Render each line of the material below as a row in a Markdown table with the columns "Row" and "Text". Number the rows in order, skip blank lines, and omit the pictures.
-------- Records for the exercise --------
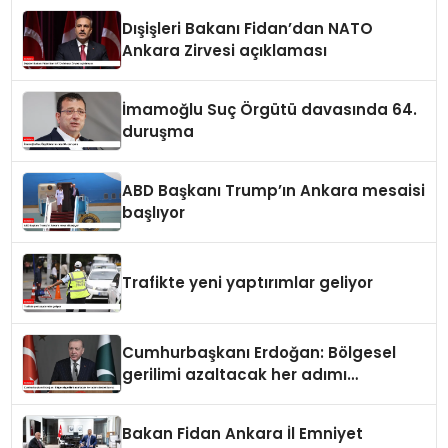
Dışişleri Bakanı Fidan’dan NATO
Ankara Zirvesi açıklaması
İmamoğlu Suç Örgütü davasında 64.
duruşma
ABD Başkanı Trump’ın Ankara mesaisi
başlıyor
Trafikte yeni yaptırımlar geliyor
Cumhurbaşkanı Erdoğan: Bölgesel
gerilimi azaltacak her adımı
destekliyoruz
Bakan Fidan Ankara İl Emniyet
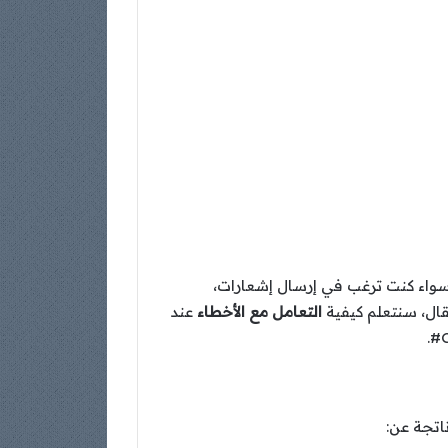
Wha أداة أساسية للتواصل مع العملاء. سواء كنت ترغب في إرسال إشعارات،
التعامل مع الأخطاء
عند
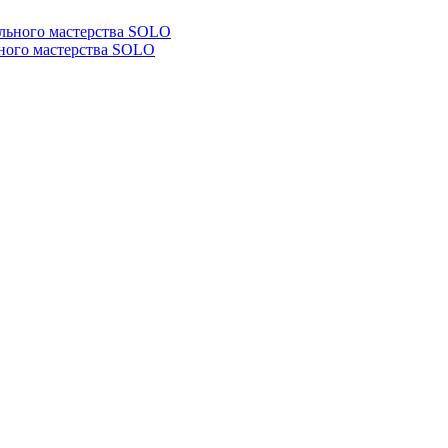
ьного мастерства SOLO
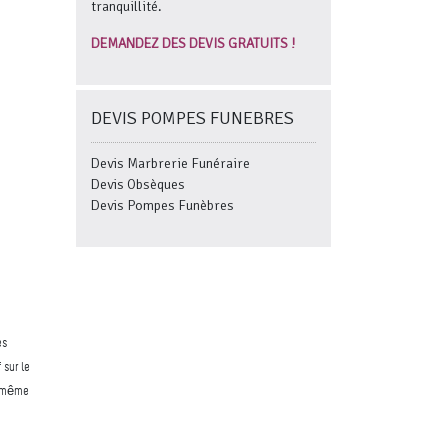
tranquillité.
DEMANDEZ DES DEVIS GRATUITS !
DEVIS POMPES FUNEBRES
Devis Marbrerie Funéraire
Devis Obsèques
Devis Pompes Funèbres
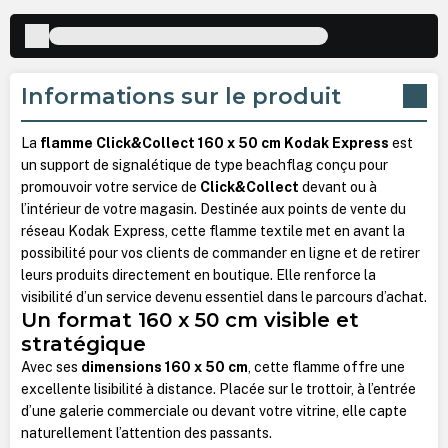
Informations sur le produit
La
flamme Click&Collect 160 x 50 cm Kodak Express
est
un support de signalétique de type beachflag conçu pour
promouvoir votre service de
Click&Collect
devant ou à
l’intérieur de votre magasin. Destinée aux points de vente du
réseau Kodak Express, cette flamme textile met en avant la
possibilité pour vos clients de commander en ligne et de retirer
leurs produits directement en boutique. Elle renforce la
visibilité d’un service devenu essentiel dans le parcours d’achat.
Un format 160 x 50 cm visible et
stratégique
Avec ses
dimensions 160 x 50 cm
, cette flamme offre une
excellente lisibilité à distance. Placée sur le trottoir, à l’entrée
d’une galerie commerciale ou devant votre vitrine, elle capte
naturellement l’attention des passants.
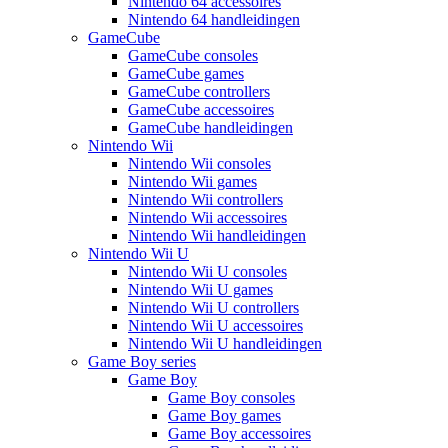
Nintendo 64 accessoires
Nintendo 64 handleidingen
GameCube
GameCube consoles
GameCube games
GameCube controllers
GameCube accessoires
GameCube handleidingen
Nintendo Wii
Nintendo Wii consoles
Nintendo Wii games
Nintendo Wii controllers
Nintendo Wii accessoires
Nintendo Wii handleidingen
Nintendo Wii U
Nintendo Wii U consoles
Nintendo Wii U games
Nintendo Wii U controllers
Nintendo Wii U accessoires
Nintendo Wii U handleidingen
Game Boy series
Game Boy
Game Boy consoles
Game Boy games
Game Boy accessoires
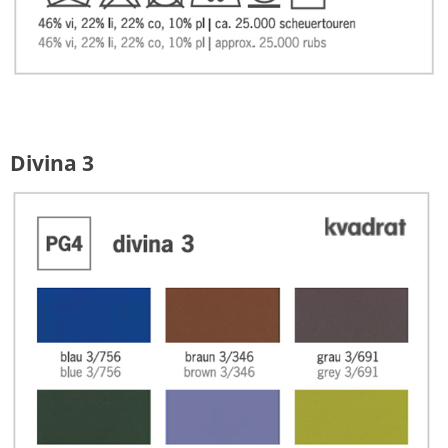
Divina 3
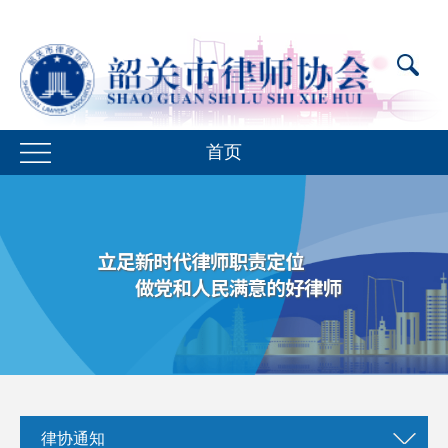
首页
律协通知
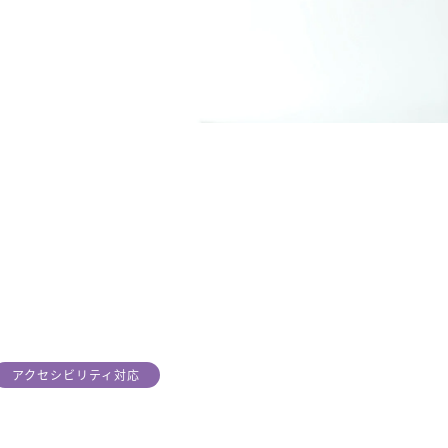
アクセシビリティ対応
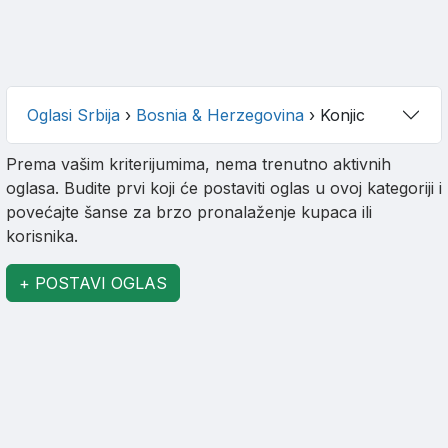
Oglasi Srbija
›
Bosnia & Herzegovina
›
Konjic
Prema vašim kriterijumima, nema trenutno aktivnih
oglasa. Budite prvi koji će postaviti oglas u ovoj kategoriji i
povećajte šanse za brzo pronalaženje kupaca ili
korisnika.
+ POSTAVI OGLAS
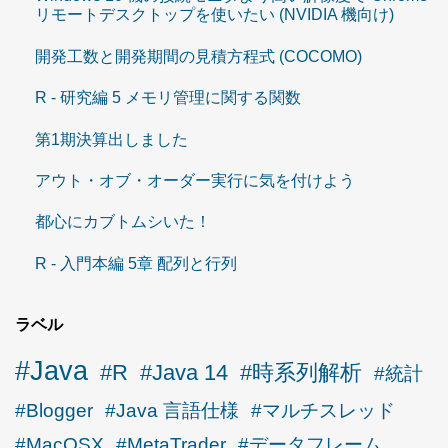
リモートデスクトップを使いたい (NVIDIA 機向け)
開発工数と開発期間の見積方程式 (COCOMO)
R - 研究編 5 メモリ管理に関する関数
第1期決算出しました
アウト・オブ・オーダー実行に気を付けよう
都心にカブトムシいた！
R - 入門本編 5章 配列と行列
ラベル
#Java
#R
#Java 14
#時系列解析
#統計
#Blogger
#Java 言語仕様
#マルチスレッド
#MacOSX
#MetaTrader
#データフレーム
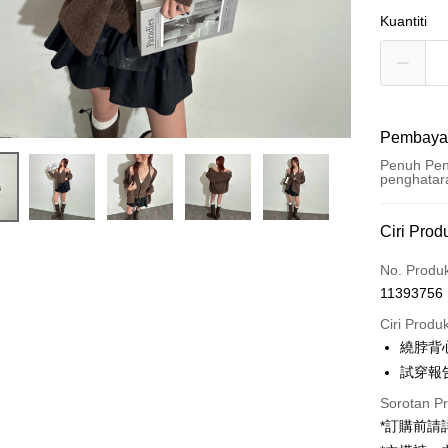
Kuantiti
Pembaya
Penuh Pen
penghatar
Kaedah 
Ciri Prod
Kad Kredi
No. Produ
11393756
Pengambil
Ciri Produ
LINE Pay
繞脖背
試穿報告 
Apple Pay
Sorotan P
JKOPAY
*訂購前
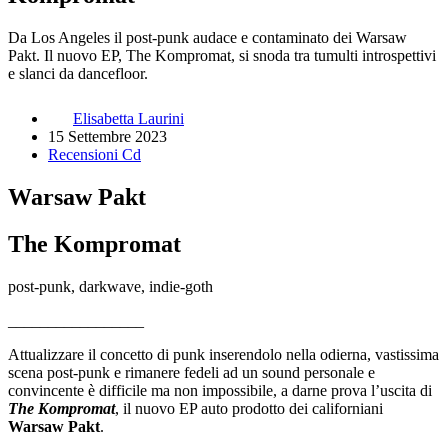
Da Los Angeles il post-punk audace e contaminato dei Warsaw
Pakt. Il nuovo EP, The Kompromat, si snoda tra tumulti introspettivi
e slanci da dancefloor.
Elisabetta Laurini
15 Settembre 2023
Recensioni Cd
Warsaw Pakt
The Kompromat
post-punk, darkwave, indie-goth
_________________
Attualizzare il concetto di punk inserendolo nella odierna, vastissima
scena post-punk e rimanere fedeli ad un sound personale e
convincente è difficile ma non impossibile, a darne prova l’uscita di
The Kompromat
, il nuovo EP auto prodotto dei californiani
Warsaw Pakt
.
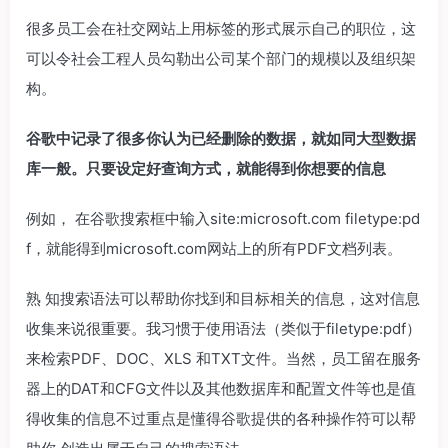
很多员工会在社交网站上用标签的形式展示自己的职位，这
可以令社会工程人员勾勒出公司某个部门的规模以及组织架
构。
谷歌中记录了很多你认为已经删除的数据，就如同大型数据
库一般。只要设定好查询方式，
就能得到你想要的信息
例如， 在谷歌搜索框中输入site:microsoft.com filetype:pd
f，就能得到microsoft.com网站上的所有PDF文档列表。
熟 知搜索语法可以帮助你找到和目标相关的信息，这对信息
收集来说很重要。我习惯于使用语法（类似于filetype:pdf）
来检索PDF、DOC、XLS 和TXT文件。当然，员工留在服务
器上的DAT和CFG文件以及其他数据库和配置文件等也是值
得收集的信息不过重点是懂得谷歌提供的各种操作符可以帮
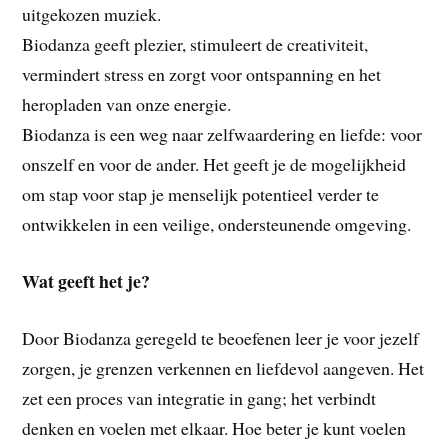
uitgekozen muziek.
Biodanza geeft plezier, stimuleert de creativiteit,
vermindert stress en zorgt voor ontspanning en het
heropladen van onze energie.
Biodanza is een weg naar zelfwaardering en liefde: voor
onszelf en voor de ander. Het geeft je de mogelijkheid
om stap voor stap je menselijk potentieel verder te
ontwikkelen in een veilige, ondersteunende omgeving.
Wat geeft het je?
Door Biodanza geregeld te beoefenen leer je voor jezelf
zorgen, je grenzen verkennen en liefdevol aangeven. Het
zet een proces van integratie in gang; het verbindt
denken en voelen met elkaar. Hoe beter je kunt voelen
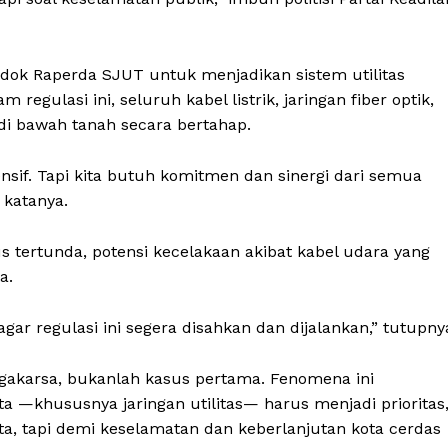
dok Raperda SJUT untuk menjadikan sistem utilitas
regulasi ini, seluruh kabel listrik, jaringan fiber optik,
 di bawah tanah secara bertahap.
nsif. Tapi kita butuh komitmen dan sinergi dari semua
 katanya.
s tertunda, potensi kecelakaan akibat kabel udara yang
a.
r regulasi ini segera disahkan dan dijalankan,” tutupny
agakarsa, bukanlah kasus pertama. Fenomena ini
 —khususnya jaringan utilitas— harus menjadi prioritas
, tapi demi keselamatan dan keberlanjutan kota cerdas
--------
▶ Output of the exercise
| Row | Text |
|---|---|
| 1 | Dışişleri Bakanı Fidan’dan NATO |
| 2 | Ankara Zirvesi açıklaması |
| 3 | İmamoğlu Suç Örgütü davasında 64. |
| 4 | duruşma |
| 5 | ABD Başkanı Trump’ın Ankara mesaisi |
| 6 | başlıyor |
| 7 | Trafikte yeni yaptırımlar geliyor |
| 8 | Cumhurbaşkanı Erdoğan: Bölgesel |
| 9 | gerilimi azaltacak her adımı |
| 10 | destekliyoruz |
| 11 | Bakan Fidan Ankara İl Emniyet |
| 12 | Wha أداة أساسية للتواصل مع العملاء. سواء كنت ترغب في إرسال إشعارات، |
| 13 | التعامل مع الأخطاء |
| 14 | عند |
| 15 | ьного мастерства SOLO |
| 16 | tranquillité. |
| 17 | DEMANDEZ DES DEVIS GRATUITS ! |
| 18 | DEVIS POMPES FUNEBRES |
| 19 | Devis Marbrerie Funéraire |
| 20 | Devis Obsèques |
| 21 | Devis Pompes Funèbres |
| 22 | Informations sur le produit |
| 23 | La |
| 24 | flamme Click&Collect 160 x 50 cm Kodak Express |
| 25 | est |
| 26 | un support de signalétique de type beachflag conçu pour |
| 27 | promouvoir votre service de |
| 28 | Click&Collect |
| 29 | devant ou à |
| 30 | l’intérieur de votre magasin. Destinée aux points de vente du |
| 31 | réseau Kodak Express, cette flamme textile met en avant la |
| 32 | possibilité pour vos clients de commander en ligne et de retirer |
| 33 | leurs produits directement en boutique. Elle renforce la |
| 34 | visibilité d’un service devenu essentiel dans le parcours d’achat. |
| 35 | Un format 160 x 50 cm visible et |
| 36 | stratégique |
| 37 | Avec ses |
| 38 | dimensions 160 x 50 cm |
| 39 | , cette flamme offre une |
| 40 | excellente lisibilité à distance. Placée sur le trottoir, à l’entrée |
| 41 | d’une galerie commerciale ou devant votre vitrine, elle capte |
| 42 | naturellement l’attention des passants. |
| 43 | Nintendo 64 accessoires |
| 44 | Nintendo 64 handleidingen |
| 45 | GameCube |
| 46 | GameCube consoles |
| 47 | GameCube games |
| 48 | GameCube controllers |
| 49 | GameCube accessoires |
| 50 | GameCube handleidingen |
| 51 | Nintendo Wii |
| 52 | Nintendo Wii consoles |
| 53 | Nintendo Wii games |
| 54 | Nintendo Wii controllers |
| 55 | Nintendo Wii accessoires |
| 56 | Nintendo Wii handleidingen |
| 57 | Nintendo Wii U |
| 58 | Nintendo Wii U consoles |
| 59 | Nintendo Wii U games |
| 60 | Nintendo Wii U controllers |
| 61 | Nintendo Wii U accessoires |
| 62 | Nintendo Wii U handleidingen |
| 63 | Game Boy series |
| 64 | Game Boy |
| 65 | Game Boy consoles |
| 66 | Game Boy games |
| 67 | Game Boy accessoires |
| 68 | Divina 3 |
| 69 | 首页 |
| 70 | 律协通知 |
| 71 | アクセシビリティ対応 |
| 72 | Oglasi Srbija |
| 73 | › |
| 74 | Bosnia & Herzegovina |
| 75 | › |
| 76 | Konjic |
| 77 | Prema vašim kriterijumima, nema trenutno aktivnih |
| 78 | oglasa. Budite prvi koji će postaviti oglas u ovoj kategoriji i |
| 79 | povećajte šanse za brzo pronalaženje kupaca ili |
| 80 | korisnika. |
| 81 | + POSTAVI OGLAS |
| 82 | リモートデスクトップを使いたい (NVIDIA 機向け) |
| 83 | 開発工数と開発期間の見積方程式 (COCOMO) |
| 84 | R - 研究編 5 メモリ管理に関する関数 |
| 85 | 第1期決算出しました |
| 86 | アウト・オブ・オーダー実行に気を付けよう |
| 87 | 都心にカブトムシいた！ |
| 88 | R - 入門本編 5章 配列と行列 |
| 89 | ラベル |
| 90 | #Java |
| 91 | #R |
| 92 | #Java 14 |
| 93 | #時系列解析 |
| 94 | #統計 |
| 95 | #Blogger |
| 96 | #Java 言語仕様 |
| 97 | #マルチスレッド |
| 98 | #MacOSX |
| 99 | #MetaTrader |
| 100 | #データフレーム |
| 101 | Kuantiti |
| 102 | Pembaya |
| 103 | Penuh Pen |
| 104 | penghatar |
| 105 | Kaedah  |
| 106 | Ciri Prod |
| 107 | Kad Kredi |
| 108 | No. Produ |
| 109 | 11393756 |
| 110 | Pengambil |
| 111 | Ciri Produ |
| 112 | LINE Pay |
| 113 | 繞脖背 |
| 114 | 試穿報告  |
| 115 | Apple Pay |
| 116 | Sorotan P |
| 117 | JKOPAY |
| 118 | *訂購前 |
| 119 | Da Los Angeles il post-punk audace e contaminato dei Warsaw |
| 120 | Pakt. Il nuovo EP, The Kompromat, si snoda tra tumulti introspettivi |
| 121 | e slanci da dancefloor. |
| 122 | Elisabetta Laurini |
| 123 | 15 Settembre 2023 |
| 124 | Recensioni Cd |
| 125 | Warsaw Pakt |
| 126 | The Kompromat |
| 127 | post-punk, darkwave, indie-goth |
| 128 | _________________ |
| 129 | Attualizzare il concetto di punk inserendolo nella odierna, vastissima |
| 130 | scena post-punk e rimanere fedeli ad un sound personale e |
| 131 | convincente è difficile ma non impossibile, a darne prova l’uscita di |
| 132 | The Kompromat |
| 133 | , il nuovo EP auto prodotto dei californiani |
| 134 | Warsaw Pakt |
| 135 | . |
| 136 | 很多员工会在社交网站上用标签的形式展示自己的职位，这 |
| 137 | 可以令社会工程人员勾勒出公司某个部门的规模以及组织架 |
| 138 | 构。 |
| 139 | 谷歌中记录了很多你认为已经删除的数据，就如同大型数据 |
| 140 | 库一般。只要设定好查询方式， |
| 141 | 就能得到你想要的信息 |
| 142 | 例如， 在谷歌搜索框中输入site:microsoft.com filetype:pd |
| 143 | f，就能得到microsoft.com网站上的所有PDF文档列表。 |
| 144 | 熟 知搜索语法可以帮助你找到和目标相关的信息，这对信息 |
| 145 | 收集来说很重要。我习惯于使用语法（类似于filetype:pdf） |
| 146 | 来检索PDF、DOC、XLS 和TXT文件。当然，员工留在服务 |
| 147 | 器上的DAT和CFG文件以及其他数据库和配置文件等也是值 |
| 148 | 得收集的信息不过重点是懂得谷歌提供的各种操作符可以帮 |
| 149 | uitgekozen muziek. |
| 150 | Biodanza geeft plezier, stimuleert de creativiteit, |
| 151 | vermindert stress en zorgt voor ontspanning en het |
| 152 | heropladen van onze energie. |
| 153 | Biodanza is een weg naar zelfwaardering en liefde: voor |
| 154 | onszelf en voor de ander. Het geeft je de mogelijkheid |
| 155 | om stap voor stap je menselijk potentieel verder te |
| 156 | ontwikkelen in een veilige, ondersteunende omgeving. |
| 157 | Wat geeft het je? |
| 158 | Door Biodanza geregeld te beoefenen leer je voor jezelf |
| 159 | zorgen, je grenzen verkennen en liefdevol aangeven. Het |
| 160 | zet een proces van integratie in gang; het verbindt |
| 161 | denken en voelen met elkaar. Hoe beter je kunt voelen |
| 162 | dok Raperda SJUT untuk menjadikan sistem utilitas |
| 163 | regulasi ini, seluruh kabel listrik, jaringan fiber optik, |
| 164 |  di bawah tanah secara bertahap. |
| 165 | nsif. Tapi kita butuh komitmen dan sinergi dari semua |
| 166 |  katanya. |
| 167 | s tertunda, potensi kecelakaan akibat kabel udara yang |
| 168 | a. |
| 169 | r regulasi ini segera disahkan dan dijalankan,” tutupny |
| 170 | agakarsa, bukanlah kasus pertama. Fenomena ini |
| 171 |  —khususnya jaringan utilitas— harus menjadi prioritas |
| 172 | , tapi demi keselamatan dan keberlanjutan kota cerdas |